◆ **TASK DETAILS**: Select every line of the material below that contains the word "than" and copy each one. Case matters.

◆ **SUPPLIED MATERIAL**:
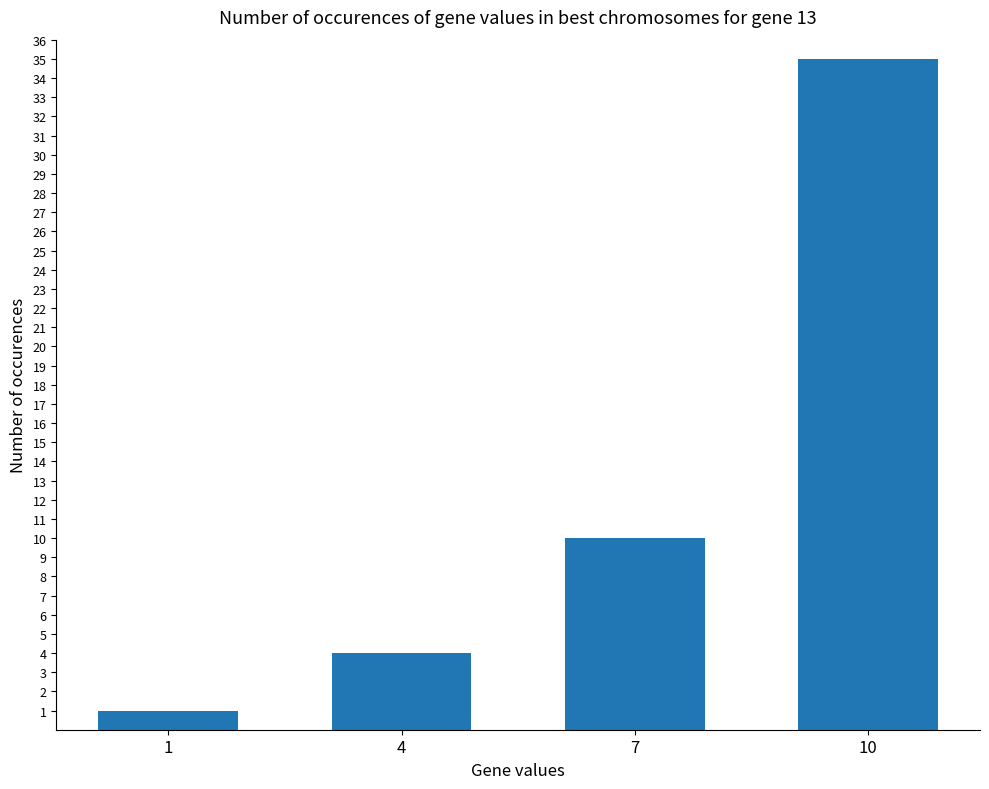

How many data points are less than 10?

2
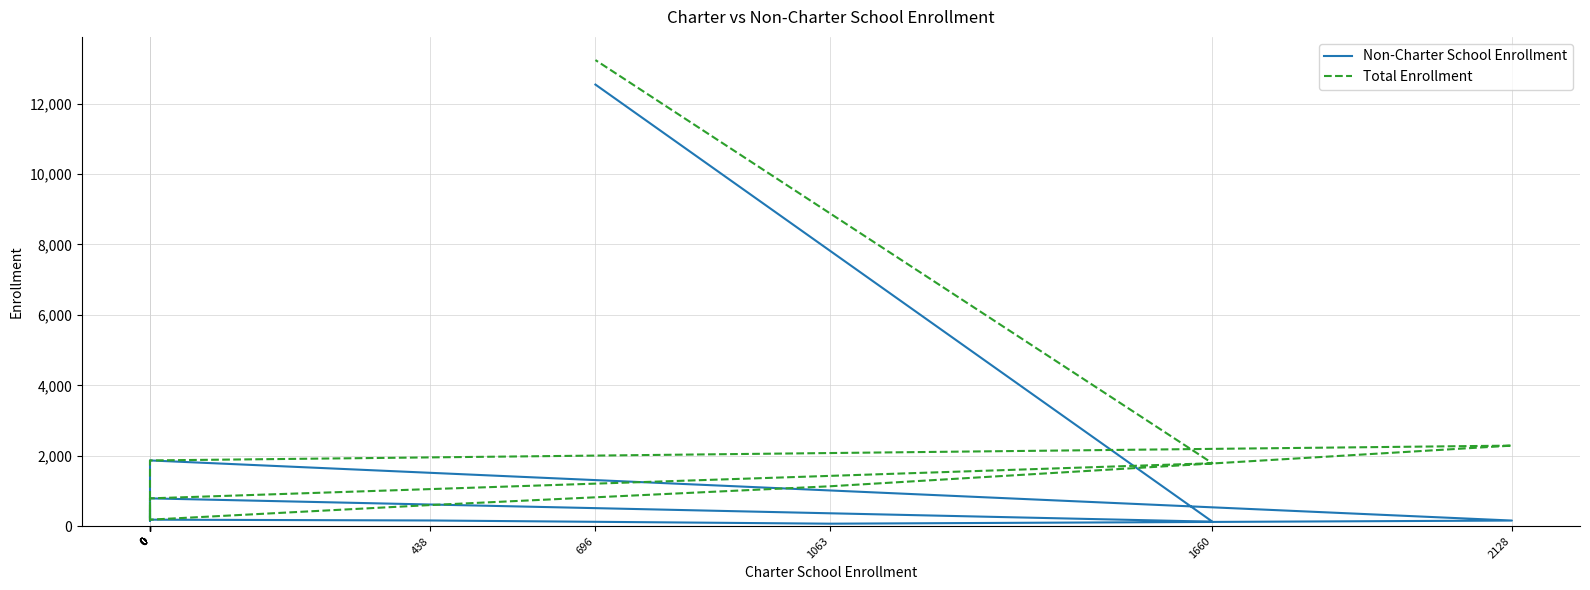

At 0, list the series in order from largest to smallest.

Non-Charter School Enrollment, Total Enrollment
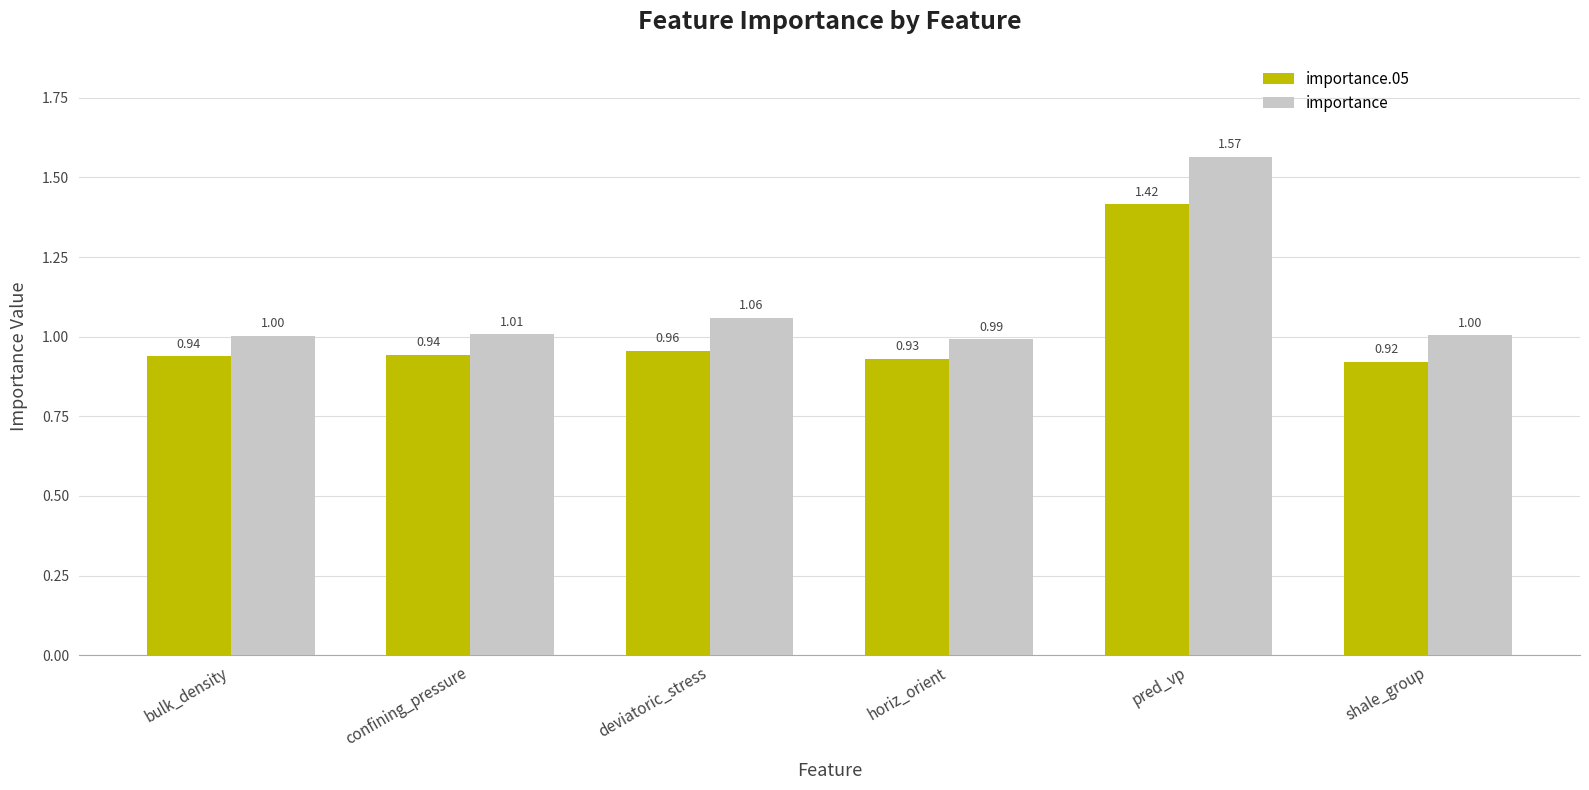

At which label does importance.05 reach its peak?

pred_vp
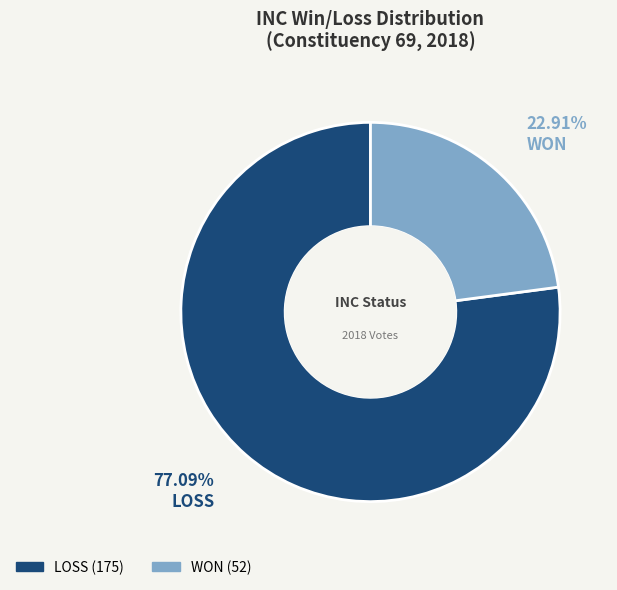

Rank the categories by value from highest to lowest.

LOSS, WON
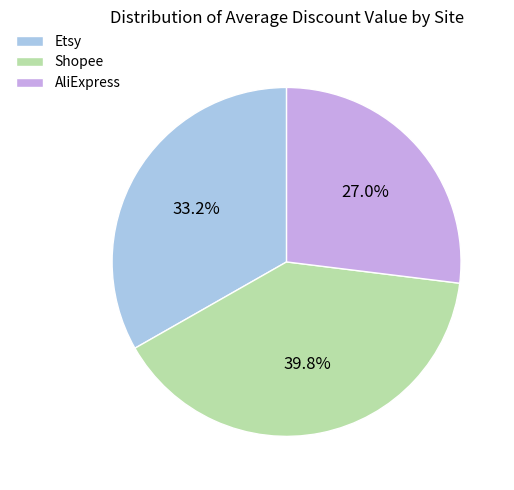

Which category has the smallest portion of the pie?

AliExpress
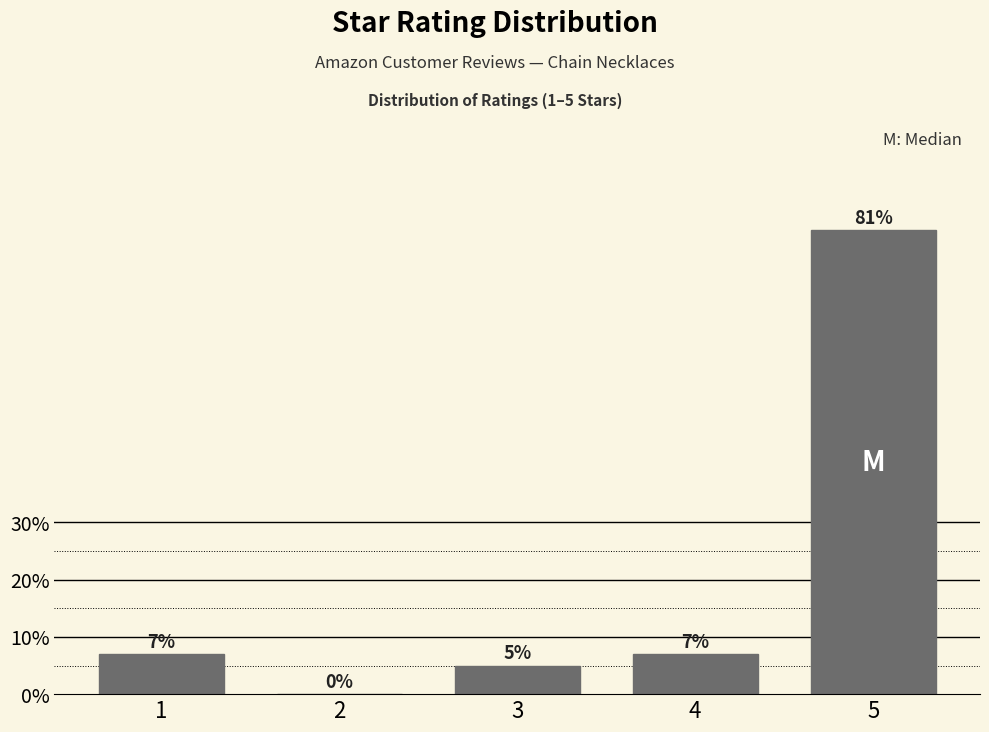

Reading left to right, what are all the values shown in this chart?

1=7.0	2=0.0	3=5.0	4=7.0	5=81.0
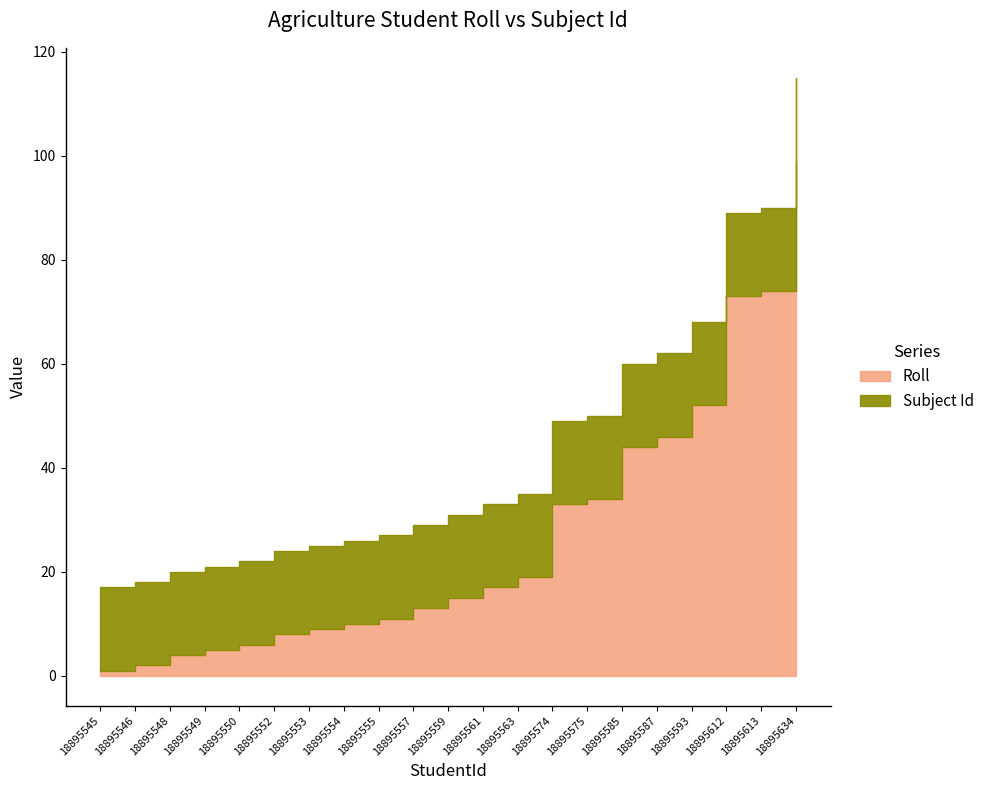

What are all the series names shown in the legend?

Roll, Subject Id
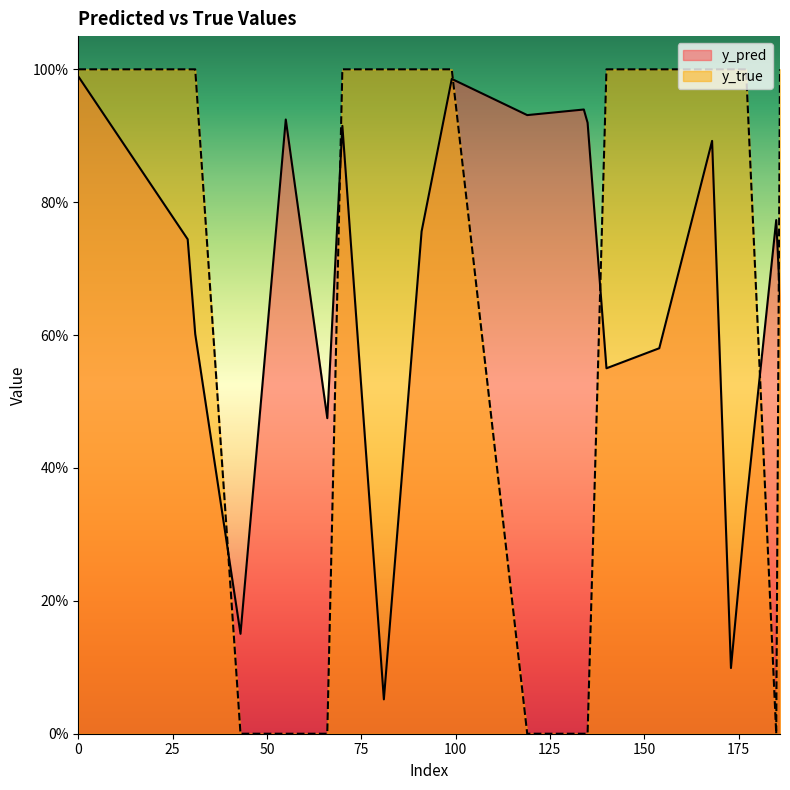

Is the value of y_true at 154 greater than the value of y_pred at 91?

Yes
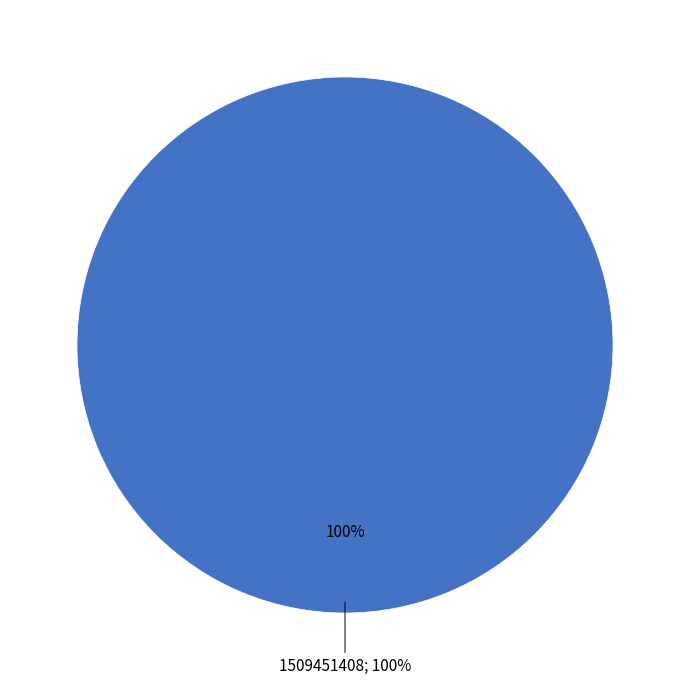

Is it true that 1509451408 is 100% of the pie?

True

◆ **ANSWER TO THIS TASK**:
How many data points are less than 10?
Is the value of y_true at 154 greater than the value of y_pred at 91?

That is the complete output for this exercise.